Last, but not least, I have been writing songs--and recording them. Inspired mostly by a reminder that someone actually wants me to write for them, I have created three new songs in the last week, one of which is probably the best song I have ever written (or at least, its my new favourite. Right now, it's my opinion we're discussing.) A friend down here who has a recording hobby is giving me a super deal on getting some demo tracks laid down, so I am trying to work that in amongst everything else that is going on.

So can you see why I haven't had much time for blogging? Yikes!

In other other news:

Jason bought a little truck, finally. It's a '99 red Ford Ranger. I can't wait to see it. It will be so nice to have two vehicles again when we are all back in Alberta. Also, pretty much a necessity, since we will now be a "rural family." I don't have pics, sorry. (I have the camera in Arkansas. Jason has the truck in Alberta. We'll cut him some slack.)

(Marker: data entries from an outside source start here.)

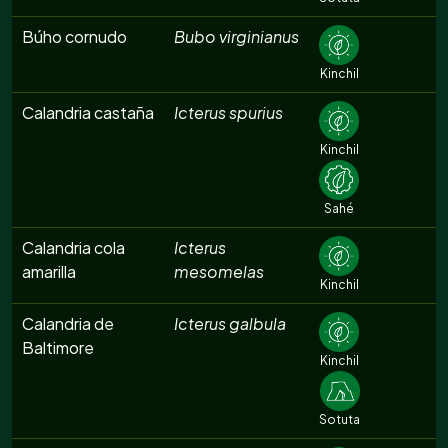
Búho cornudo
Bubo virginianus
Kinchil
Calandria castaña
Icterus spurius
Kinchil
Sahé
Calandria cola
Icterus
amarilla
mesomelas
Kinchil
Calandria de
Icterus galbula
Baltimore
Kinchil
Sotuta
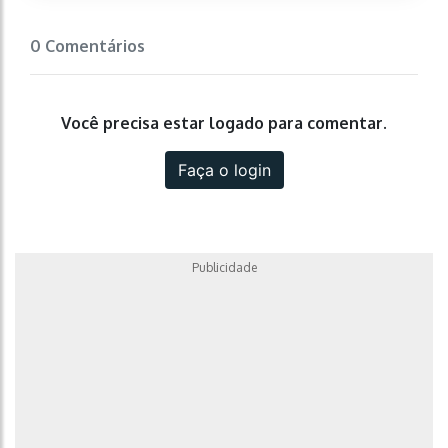
0 Comentários
Você precisa estar logado para comentar.
Faça o login
Publicidade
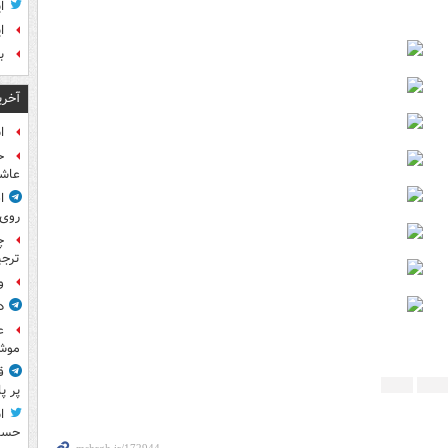
ا
ا
بر
آخری
ا
ح
عاشو
ا
روی
چ
ترجی
و
د
ع
موش
ق
پر پ
ا
حسی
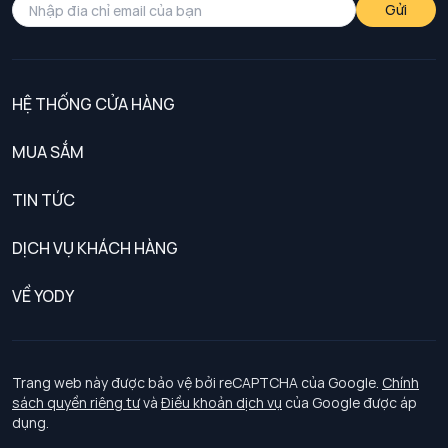
Gửi
HỆ THỐNG CỬA HÀNG
MUA SẮM
Nam
TIN TỨC
Nữ
DỊCH VỤ KHÁCH HÀNG
Trẻ em
Chính sách khách hàng thân thiết
VỀ YODY
Đồng phục
Chính sách đổi trả
Giới thiệu
Chính sách bảo vệ dữ liệu cá nhân
Tuyển dụng
Trang web này được bảo vệ bởi reCAPTCHA của Google.
Chính
sách quyền riêng tư
và
Điều khoản dịch vụ
của Google được áp
Chính sách thanh toán, giao nhận
dụng.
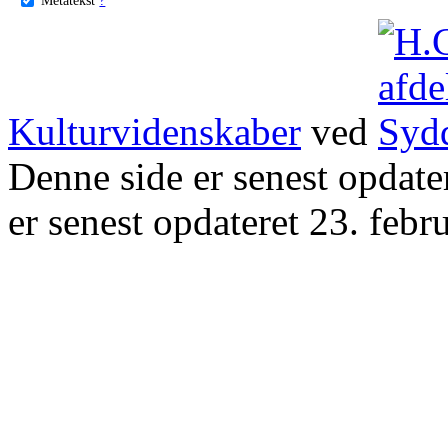
Kulturvidenskaber
ved
Denne side er senest opdat
er senest opdateret 23. febr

Speaking of being rural, I finally got the seeds for my new garden ordered yesterday. "New" as in, I will be starting from scratch. I have never been much of a gardener, so I will really be starting from scratch. Thank goodness for the internet! Plus, I have already used my "Phone a Friend" option and called on Robin B. to help me out. I am sure she will get a few more panicked phone calls over the summer, but I tried to choose veggies that are pretty easy to grow. So long as I get my garden created on time, I am sure it will be fine. Really, it will.

Well, I better go practice! Got lots to do today! Hugs to you, friends!